(Dataset records)
•••••

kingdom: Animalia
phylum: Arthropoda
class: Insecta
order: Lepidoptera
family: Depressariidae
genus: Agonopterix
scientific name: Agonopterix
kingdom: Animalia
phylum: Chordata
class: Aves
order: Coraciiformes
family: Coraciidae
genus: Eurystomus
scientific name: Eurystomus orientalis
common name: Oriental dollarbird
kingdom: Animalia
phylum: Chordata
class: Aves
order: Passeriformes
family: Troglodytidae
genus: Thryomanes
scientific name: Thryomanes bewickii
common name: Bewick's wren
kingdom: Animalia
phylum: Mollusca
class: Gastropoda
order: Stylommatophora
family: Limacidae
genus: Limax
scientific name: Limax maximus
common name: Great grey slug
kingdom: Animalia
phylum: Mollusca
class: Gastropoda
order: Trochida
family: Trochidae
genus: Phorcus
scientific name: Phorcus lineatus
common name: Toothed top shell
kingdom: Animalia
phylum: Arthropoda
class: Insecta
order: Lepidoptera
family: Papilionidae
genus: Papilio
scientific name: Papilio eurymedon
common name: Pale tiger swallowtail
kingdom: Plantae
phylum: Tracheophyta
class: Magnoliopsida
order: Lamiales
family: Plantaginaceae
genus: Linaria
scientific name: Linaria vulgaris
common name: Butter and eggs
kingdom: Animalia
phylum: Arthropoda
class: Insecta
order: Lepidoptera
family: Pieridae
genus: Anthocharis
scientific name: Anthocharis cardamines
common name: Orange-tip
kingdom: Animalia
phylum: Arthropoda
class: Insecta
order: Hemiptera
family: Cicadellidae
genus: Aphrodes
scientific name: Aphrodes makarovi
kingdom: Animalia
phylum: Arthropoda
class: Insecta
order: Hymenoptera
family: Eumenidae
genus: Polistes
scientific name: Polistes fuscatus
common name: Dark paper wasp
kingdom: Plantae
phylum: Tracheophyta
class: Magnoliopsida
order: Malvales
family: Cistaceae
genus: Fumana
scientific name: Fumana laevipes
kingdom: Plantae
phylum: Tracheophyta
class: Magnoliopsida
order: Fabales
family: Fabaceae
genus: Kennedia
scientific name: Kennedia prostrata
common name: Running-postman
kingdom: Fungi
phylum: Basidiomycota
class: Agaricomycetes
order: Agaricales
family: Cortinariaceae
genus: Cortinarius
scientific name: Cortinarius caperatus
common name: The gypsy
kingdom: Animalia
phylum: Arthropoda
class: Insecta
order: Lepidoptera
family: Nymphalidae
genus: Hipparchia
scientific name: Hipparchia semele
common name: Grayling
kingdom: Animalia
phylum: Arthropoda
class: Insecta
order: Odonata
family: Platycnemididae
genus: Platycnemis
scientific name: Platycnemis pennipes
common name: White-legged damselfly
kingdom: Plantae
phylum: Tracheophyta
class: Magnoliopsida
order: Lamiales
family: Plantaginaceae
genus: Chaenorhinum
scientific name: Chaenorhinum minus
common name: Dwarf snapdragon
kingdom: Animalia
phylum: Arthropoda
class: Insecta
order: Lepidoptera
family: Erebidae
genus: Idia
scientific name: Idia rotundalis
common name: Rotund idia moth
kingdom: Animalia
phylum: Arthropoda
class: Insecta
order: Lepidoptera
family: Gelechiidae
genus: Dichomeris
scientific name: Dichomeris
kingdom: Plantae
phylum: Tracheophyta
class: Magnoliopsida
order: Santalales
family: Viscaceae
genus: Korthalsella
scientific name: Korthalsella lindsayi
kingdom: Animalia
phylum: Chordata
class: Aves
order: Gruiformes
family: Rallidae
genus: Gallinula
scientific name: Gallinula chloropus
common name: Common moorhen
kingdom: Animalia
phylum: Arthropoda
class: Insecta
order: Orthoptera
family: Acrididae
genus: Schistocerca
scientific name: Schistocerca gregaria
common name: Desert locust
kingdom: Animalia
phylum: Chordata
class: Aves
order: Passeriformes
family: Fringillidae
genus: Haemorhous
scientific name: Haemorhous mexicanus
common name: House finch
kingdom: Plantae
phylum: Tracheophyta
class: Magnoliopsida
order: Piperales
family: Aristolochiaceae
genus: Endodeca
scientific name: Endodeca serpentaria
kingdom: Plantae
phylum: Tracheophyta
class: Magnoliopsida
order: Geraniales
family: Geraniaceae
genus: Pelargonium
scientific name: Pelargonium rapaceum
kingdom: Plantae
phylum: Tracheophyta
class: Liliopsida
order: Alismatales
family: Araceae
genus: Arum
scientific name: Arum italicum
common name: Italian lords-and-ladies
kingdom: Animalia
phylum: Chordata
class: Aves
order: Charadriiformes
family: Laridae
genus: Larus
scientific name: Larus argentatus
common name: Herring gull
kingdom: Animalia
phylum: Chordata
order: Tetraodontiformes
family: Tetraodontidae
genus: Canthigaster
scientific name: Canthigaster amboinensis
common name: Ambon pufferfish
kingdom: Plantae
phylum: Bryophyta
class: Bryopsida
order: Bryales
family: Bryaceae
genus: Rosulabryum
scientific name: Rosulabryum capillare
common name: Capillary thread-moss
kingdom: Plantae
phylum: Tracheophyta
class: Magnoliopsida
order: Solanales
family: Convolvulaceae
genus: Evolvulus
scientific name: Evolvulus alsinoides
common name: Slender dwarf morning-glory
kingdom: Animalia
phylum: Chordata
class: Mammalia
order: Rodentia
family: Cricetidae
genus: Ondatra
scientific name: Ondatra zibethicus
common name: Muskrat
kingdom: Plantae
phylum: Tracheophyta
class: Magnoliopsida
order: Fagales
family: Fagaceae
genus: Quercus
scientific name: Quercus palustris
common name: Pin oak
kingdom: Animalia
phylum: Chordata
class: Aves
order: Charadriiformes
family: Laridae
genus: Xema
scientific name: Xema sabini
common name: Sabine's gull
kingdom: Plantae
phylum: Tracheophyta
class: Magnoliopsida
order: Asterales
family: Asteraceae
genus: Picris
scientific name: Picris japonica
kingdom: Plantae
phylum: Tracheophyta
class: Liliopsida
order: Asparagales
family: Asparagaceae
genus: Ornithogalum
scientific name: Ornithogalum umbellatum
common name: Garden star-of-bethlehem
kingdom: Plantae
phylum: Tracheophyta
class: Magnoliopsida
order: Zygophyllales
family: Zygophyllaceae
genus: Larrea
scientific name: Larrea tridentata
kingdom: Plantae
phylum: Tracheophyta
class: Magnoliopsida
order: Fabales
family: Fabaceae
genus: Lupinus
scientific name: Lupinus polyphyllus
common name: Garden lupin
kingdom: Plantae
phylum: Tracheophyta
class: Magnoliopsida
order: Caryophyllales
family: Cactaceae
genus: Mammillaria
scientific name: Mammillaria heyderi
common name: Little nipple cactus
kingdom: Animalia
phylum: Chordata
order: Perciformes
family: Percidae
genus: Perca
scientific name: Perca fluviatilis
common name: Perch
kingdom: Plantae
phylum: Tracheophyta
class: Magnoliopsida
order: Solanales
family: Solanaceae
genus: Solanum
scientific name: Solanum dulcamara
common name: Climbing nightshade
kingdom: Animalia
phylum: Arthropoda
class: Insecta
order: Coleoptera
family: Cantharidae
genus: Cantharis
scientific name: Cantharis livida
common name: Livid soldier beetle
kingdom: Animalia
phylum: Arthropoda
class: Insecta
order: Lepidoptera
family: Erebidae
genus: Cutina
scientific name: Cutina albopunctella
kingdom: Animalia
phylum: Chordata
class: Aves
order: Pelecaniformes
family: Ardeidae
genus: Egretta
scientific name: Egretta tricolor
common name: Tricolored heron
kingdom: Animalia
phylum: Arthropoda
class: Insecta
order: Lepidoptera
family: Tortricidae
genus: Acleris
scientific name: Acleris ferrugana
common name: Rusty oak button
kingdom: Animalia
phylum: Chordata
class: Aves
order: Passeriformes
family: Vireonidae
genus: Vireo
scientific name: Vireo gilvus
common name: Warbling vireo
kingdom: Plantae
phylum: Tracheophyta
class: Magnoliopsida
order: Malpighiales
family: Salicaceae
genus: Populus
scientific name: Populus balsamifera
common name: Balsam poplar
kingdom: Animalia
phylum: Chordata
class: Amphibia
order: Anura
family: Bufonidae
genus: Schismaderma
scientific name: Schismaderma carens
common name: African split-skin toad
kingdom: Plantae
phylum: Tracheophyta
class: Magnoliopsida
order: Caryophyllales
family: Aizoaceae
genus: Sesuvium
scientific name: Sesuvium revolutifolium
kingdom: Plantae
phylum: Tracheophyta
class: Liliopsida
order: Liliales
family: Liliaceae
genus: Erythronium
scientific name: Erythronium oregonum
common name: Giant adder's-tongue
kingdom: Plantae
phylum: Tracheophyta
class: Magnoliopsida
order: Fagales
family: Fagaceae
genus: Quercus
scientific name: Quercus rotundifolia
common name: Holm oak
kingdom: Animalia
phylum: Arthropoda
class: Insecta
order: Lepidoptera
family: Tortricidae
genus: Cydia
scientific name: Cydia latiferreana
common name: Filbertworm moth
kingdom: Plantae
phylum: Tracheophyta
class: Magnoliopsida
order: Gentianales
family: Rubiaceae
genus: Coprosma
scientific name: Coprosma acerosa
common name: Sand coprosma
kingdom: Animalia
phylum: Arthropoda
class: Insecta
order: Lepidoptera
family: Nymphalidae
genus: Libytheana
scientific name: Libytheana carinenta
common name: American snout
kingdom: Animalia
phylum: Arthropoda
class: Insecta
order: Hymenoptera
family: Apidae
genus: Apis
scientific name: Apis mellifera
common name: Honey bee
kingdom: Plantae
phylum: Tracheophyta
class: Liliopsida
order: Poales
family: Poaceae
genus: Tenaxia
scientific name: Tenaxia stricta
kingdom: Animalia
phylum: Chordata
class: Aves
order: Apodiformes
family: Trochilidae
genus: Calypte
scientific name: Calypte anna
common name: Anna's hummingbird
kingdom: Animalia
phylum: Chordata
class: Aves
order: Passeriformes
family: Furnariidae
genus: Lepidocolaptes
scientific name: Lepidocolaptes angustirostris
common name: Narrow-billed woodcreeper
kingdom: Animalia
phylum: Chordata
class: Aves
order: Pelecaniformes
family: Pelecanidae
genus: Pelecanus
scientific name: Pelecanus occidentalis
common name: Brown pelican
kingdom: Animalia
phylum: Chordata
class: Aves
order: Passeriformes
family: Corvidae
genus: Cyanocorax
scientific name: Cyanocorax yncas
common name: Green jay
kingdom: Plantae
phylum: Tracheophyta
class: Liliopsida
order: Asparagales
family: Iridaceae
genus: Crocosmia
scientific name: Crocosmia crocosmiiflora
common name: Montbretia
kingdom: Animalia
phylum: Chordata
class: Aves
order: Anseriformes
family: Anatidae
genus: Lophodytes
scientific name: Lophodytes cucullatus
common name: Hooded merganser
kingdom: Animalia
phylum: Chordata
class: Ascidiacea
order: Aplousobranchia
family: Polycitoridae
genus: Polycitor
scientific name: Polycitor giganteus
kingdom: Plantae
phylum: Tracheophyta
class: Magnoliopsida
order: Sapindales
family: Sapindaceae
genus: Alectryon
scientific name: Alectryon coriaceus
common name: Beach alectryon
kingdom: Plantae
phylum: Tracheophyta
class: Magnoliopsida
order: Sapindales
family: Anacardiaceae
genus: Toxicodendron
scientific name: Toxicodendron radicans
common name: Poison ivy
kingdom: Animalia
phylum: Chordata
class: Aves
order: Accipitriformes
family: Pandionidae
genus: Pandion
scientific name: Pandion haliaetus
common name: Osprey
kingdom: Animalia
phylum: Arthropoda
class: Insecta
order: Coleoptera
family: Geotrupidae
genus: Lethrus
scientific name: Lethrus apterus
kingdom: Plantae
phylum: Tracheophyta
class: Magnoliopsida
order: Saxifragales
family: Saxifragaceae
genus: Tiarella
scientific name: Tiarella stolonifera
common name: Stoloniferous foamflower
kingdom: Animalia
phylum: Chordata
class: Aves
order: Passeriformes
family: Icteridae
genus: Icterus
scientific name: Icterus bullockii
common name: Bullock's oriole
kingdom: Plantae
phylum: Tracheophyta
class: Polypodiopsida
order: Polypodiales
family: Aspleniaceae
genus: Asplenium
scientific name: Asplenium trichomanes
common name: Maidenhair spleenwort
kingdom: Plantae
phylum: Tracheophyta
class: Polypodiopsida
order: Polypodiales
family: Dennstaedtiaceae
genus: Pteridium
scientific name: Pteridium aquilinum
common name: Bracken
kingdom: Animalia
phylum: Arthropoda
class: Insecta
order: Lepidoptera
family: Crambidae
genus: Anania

•••••

— Task goal —
Can you repeat the items above word for word, from the very start down to and including the line that contains "common name: Pale tiger swallowtail"?

— Response to the exercise —
kingdom: Animalia
phylum: Arthropoda
class: Insecta
order: Lepidoptera
family: Depressariidae
genus: Agonopterix
scientific name: Agonopterix
kingdom: Animalia
phylum: Chordata
class: Aves
order: Coraciiformes
family: Coraciidae
genus: Eurystomus
scientific name: Eurystomus orientalis
common name: Oriental dollarbird
kingdom: Animalia
phylum: Chordata
class: Aves
order: Passeriformes
family: Troglodytidae
genus: Thryomanes
scientific name: Thryomanes bewickii
common name: Bewick's wren
kingdom: Animalia
phylum: Mollusca
class: Gastropoda
order: Stylommatophora
family: Limacidae
genus: Limax
scientific name: Limax maximus
common name: Great grey slug
kingdom: Animalia
phylum: Mollusca
class: Gastropoda
order: Trochida
family: Trochidae
genus: Phorcus
scientific name: Phorcus lineatus
common name: Toothed top shell
kingdom: Animalia
phylum: Arthropoda
class: Insecta
order: Lepidoptera
family: Papilionidae
genus: Papilio
scientific name: Papilio eurymedon
common name: Pale tiger swallowtail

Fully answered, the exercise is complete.